Por meio de mensagens, grupos de estudo e plataformas de ensino online, é possível estabelecer uma rede de apoio e troca de informações que contribui para a construção de um ambiente educacional mais dinâmico e participativo. Mas a utilização excessiva de celulares pode gerar problemas de saúde, como dores musculares, lesões oculares e distúrbios do sono, devido à postura inadequada e ao tempo prolongado em frente às telas.
Essas questões levantam preocupações sobre o impacto negativo que o uso indiscriminado de celulares pode ter na saúde e no bem-estar dos estudantes, ressaltando a importância de estabelecer limites e orientações claras sobre o uso desses dispositivos.
“Sobre como integrar de forma positiva, acredito que a primeira questão é que os professores precisam estar inseridos na cultura digital. É muito importante que eles utilizem as ferramentas e que percebam o quanto podem potencializar o ensino. Então, quanto mais professores com formação digital tivermos, melhor para o todo ambiente, pois assim criamos uma rede de pessoas preparadas para usar tecnologia”, explicou o diretor de tecnologia educacional do Colégio Bandeirantes, Emerson Bento Pereira.
Patrícia Blanco e Emerson Bento Pereira serão os palestrantes do painel “Conectividade na educação: celular na sala de aula – Sim ou Não?”, durante a Bett Brasil. O maior evento de Inovação e Tecnologia para Educação na América Latina será realizado de 23 a 26 de abril, no Expo Center Norte, em São Paulo. O educador21, parceiro de produção de conteúdo e apoiador do evento, realiza uma ampla cobertura, pré e pós Bett, trazendo todos os insights dos temas em alta nas discussões do meio educacional. Acompanhe nas nossas redes e confira mais detalhes sobre a Bett Brasil 2024 na seção “Especial Bett”, no nosso portal.
O papel da escola: promover o uso consciente e sem excessos
Diante desse cenário é fundamental encontrar um equilíbrio entre o uso consciente e responsável dos celulares, garantindo que esses dispositivos sejam utilizados de forma produtiva e benéfica para o processo de ensino/aprendizagem. Para isso, é essencial promover a conscientização dos alunos sobre os impactos do uso excessivo de celulares, incentivando a reflexão sobre seus hábitos e comportamentos online. Como é o caso do Bandeirantes, colégio paulistano que desde 2013 utiliza dispositivos em sala de aula com os alunos, porém, com normas para o uso consciente e sem excessos.
“Desde 2013, passamos a entender que era importante fazer o que hoje chamamos de transformação digital. Depois da pandemia, quando o uso de tecnologia ficou muito mais intenso, passamos a adotar o tablet, também, para o ensino médio.

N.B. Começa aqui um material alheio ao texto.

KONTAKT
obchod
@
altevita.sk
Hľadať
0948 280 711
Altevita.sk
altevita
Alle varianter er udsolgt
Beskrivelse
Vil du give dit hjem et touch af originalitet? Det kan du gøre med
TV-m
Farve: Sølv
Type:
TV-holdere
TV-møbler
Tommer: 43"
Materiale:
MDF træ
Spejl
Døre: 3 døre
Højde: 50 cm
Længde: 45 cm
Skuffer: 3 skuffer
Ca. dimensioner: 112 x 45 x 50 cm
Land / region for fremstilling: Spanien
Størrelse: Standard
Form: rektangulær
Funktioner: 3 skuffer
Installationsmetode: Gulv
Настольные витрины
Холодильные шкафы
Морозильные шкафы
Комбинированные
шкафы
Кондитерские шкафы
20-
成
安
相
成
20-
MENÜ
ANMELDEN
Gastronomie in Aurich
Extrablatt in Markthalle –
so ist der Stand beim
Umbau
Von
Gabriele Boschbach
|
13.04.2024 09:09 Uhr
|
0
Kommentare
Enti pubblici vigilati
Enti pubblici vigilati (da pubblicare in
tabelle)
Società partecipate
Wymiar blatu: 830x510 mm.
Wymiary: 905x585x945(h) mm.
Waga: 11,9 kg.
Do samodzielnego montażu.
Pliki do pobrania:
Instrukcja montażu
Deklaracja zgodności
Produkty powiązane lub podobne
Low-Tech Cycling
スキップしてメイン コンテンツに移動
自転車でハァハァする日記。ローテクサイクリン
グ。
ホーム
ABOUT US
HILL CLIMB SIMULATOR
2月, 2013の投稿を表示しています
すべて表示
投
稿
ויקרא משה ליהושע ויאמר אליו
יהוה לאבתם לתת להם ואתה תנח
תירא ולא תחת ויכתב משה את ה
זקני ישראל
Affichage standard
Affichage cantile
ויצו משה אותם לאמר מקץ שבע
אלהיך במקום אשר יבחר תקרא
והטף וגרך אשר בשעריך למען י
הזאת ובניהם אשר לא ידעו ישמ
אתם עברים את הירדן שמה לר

Atualmente, chegamos a ter 3.600 máquinas conectadas simultaneamente em nossa rede, mas não incentivamos o uso de celular. Inclusive, pedimos para que os alunos deixem o celular na mochila, de preferência desligado”, explicou Emerson.
O diretor ressaltou a importância de as escolas desenvolverem políticas e diretrizes claras sobre o uso de celulares em sala de aula, estabelecendo regras e limites que respeitem tanto a necessidade de acesso à tecnologia quanto o ambiente de aprendizagem. “Há mais de dez anos, o Bandeirantes oferece o tablet para todos os professores e, com isso, eles se apropriaram dessa tecnologia. E quando isso acontece fica muito mais tranquilo e fácil para a escola. Procuramos incentivar a busca por novas ferramentas, o que faz com eles aprendam muito e, quando percebemos, já existem várias ações acontecendo na escola usando a tecnologia” completou Emerson.
Os professores desempenham um papel fundamental nesse processo, utilizando os celulares como recursos pedagógicos e integrando-os de forma criativa e significativa nas atividades escolares. “O que é importante reforçar é que não podemos demonizar o uso e, sim, apoiar o aluno para que ele desenvolva a capacidade crítica e possa ter uma experiência fortalecedora do uso da tecnologia, tanto dentro da escola como fora dela”, afirmou Patrícia Blanco.